REQUIREMENT:
Reproduce the data below verbatim, starting at the line containing "longitude: 72.8378" and ending at the final line of the data, with both lines included. Omit the pictures from the answer.

** Start of RECORDS FOR THIS EXERCISE **

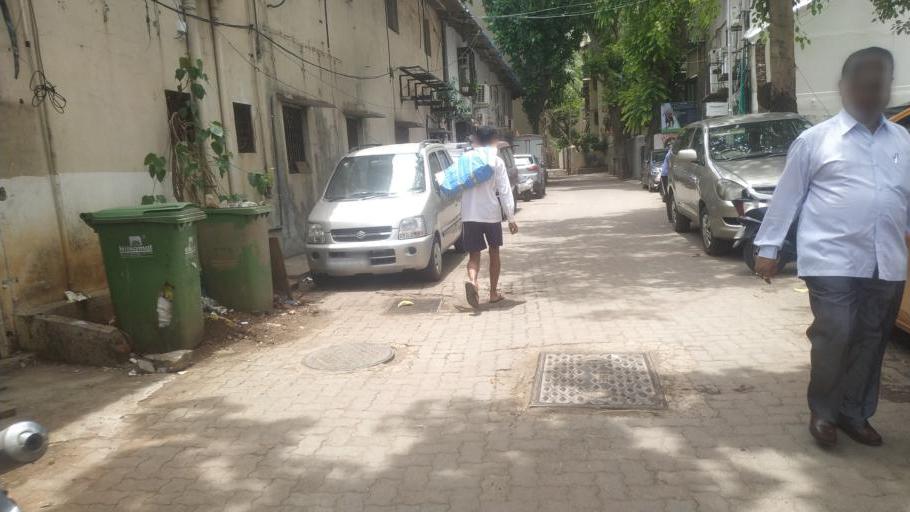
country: IN
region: Maharashtra
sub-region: Mumbai Suburban
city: Mumbai
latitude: 18.9929
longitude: 72.8378
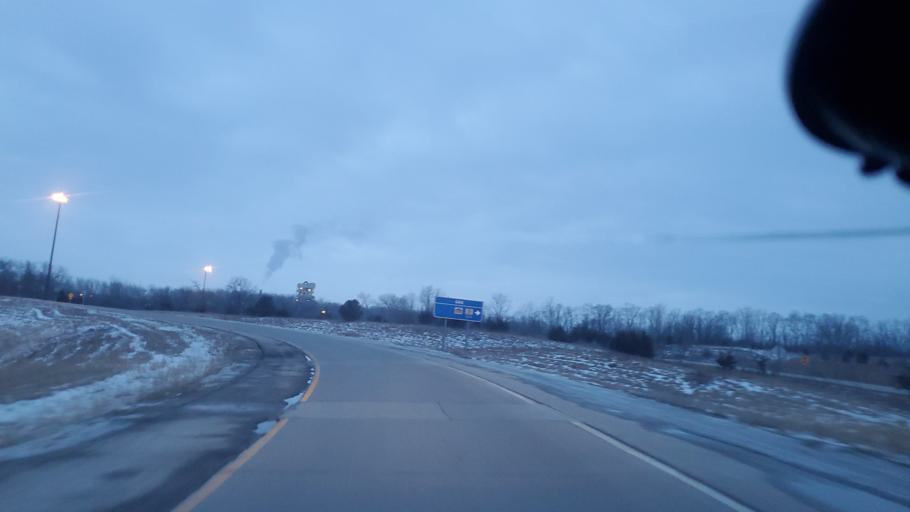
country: US
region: Illinois
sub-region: LaSalle County
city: La Salle
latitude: 41.3374
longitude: -89.0728
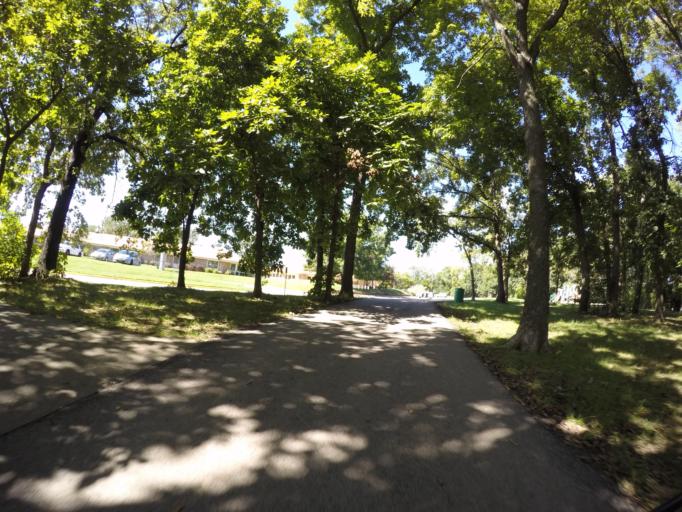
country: US
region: Kansas
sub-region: Johnson County
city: Overland Park
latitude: 38.9401
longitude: -94.6614
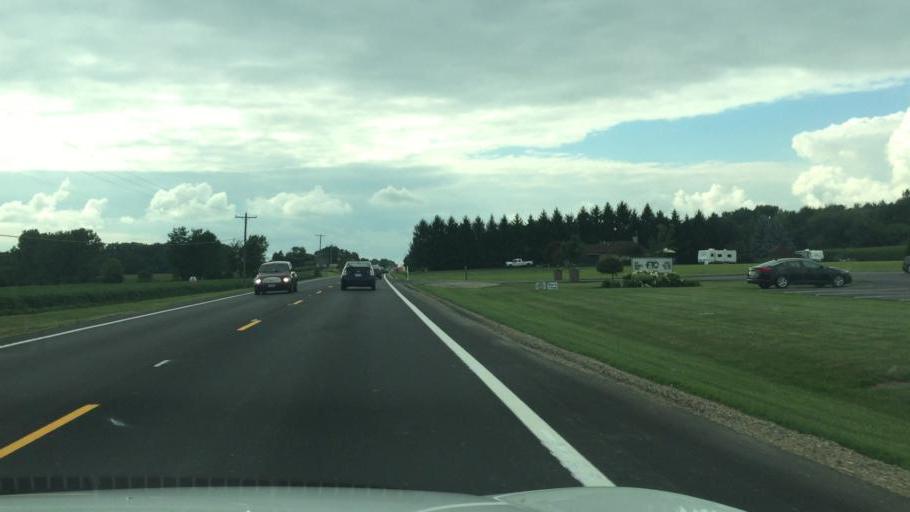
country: US
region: Ohio
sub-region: Champaign County
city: Urbana
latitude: 40.0935
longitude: -83.7002
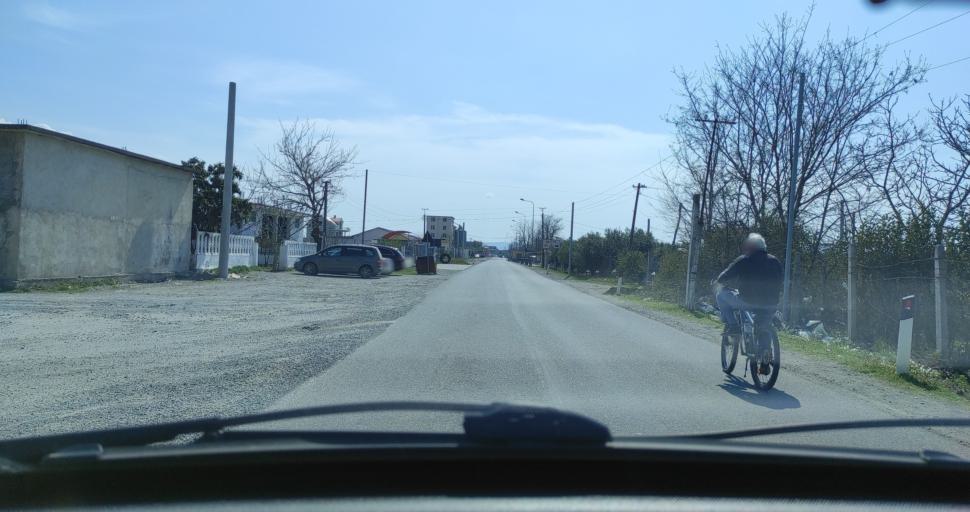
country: AL
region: Shkoder
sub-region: Rrethi i Shkodres
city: Vau i Dejes
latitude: 42.0059
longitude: 19.6182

** End of RECORDS FOR THIS EXERCISE **

TASK OUTPUT:
longitude: 72.8378
country: US
region: Illinois
sub-region: LaSalle County
city: La Salle
latitude: 41.3374
longitude: -89.0728
country: US
region: Kansas
sub-region: Johnson County
city: Overland Park
latitude: 38.9401
longitude: -94.6614
country: US
region: Ohio
sub-region: Champaign County
city: Urbana
latitude: 40.0935
longitude: -83.7002
country: AL
region: Shkoder
sub-region: Rrethi i Shkodres
city: Vau i Dejes
latitude: 42.0059
longitude: 19.6182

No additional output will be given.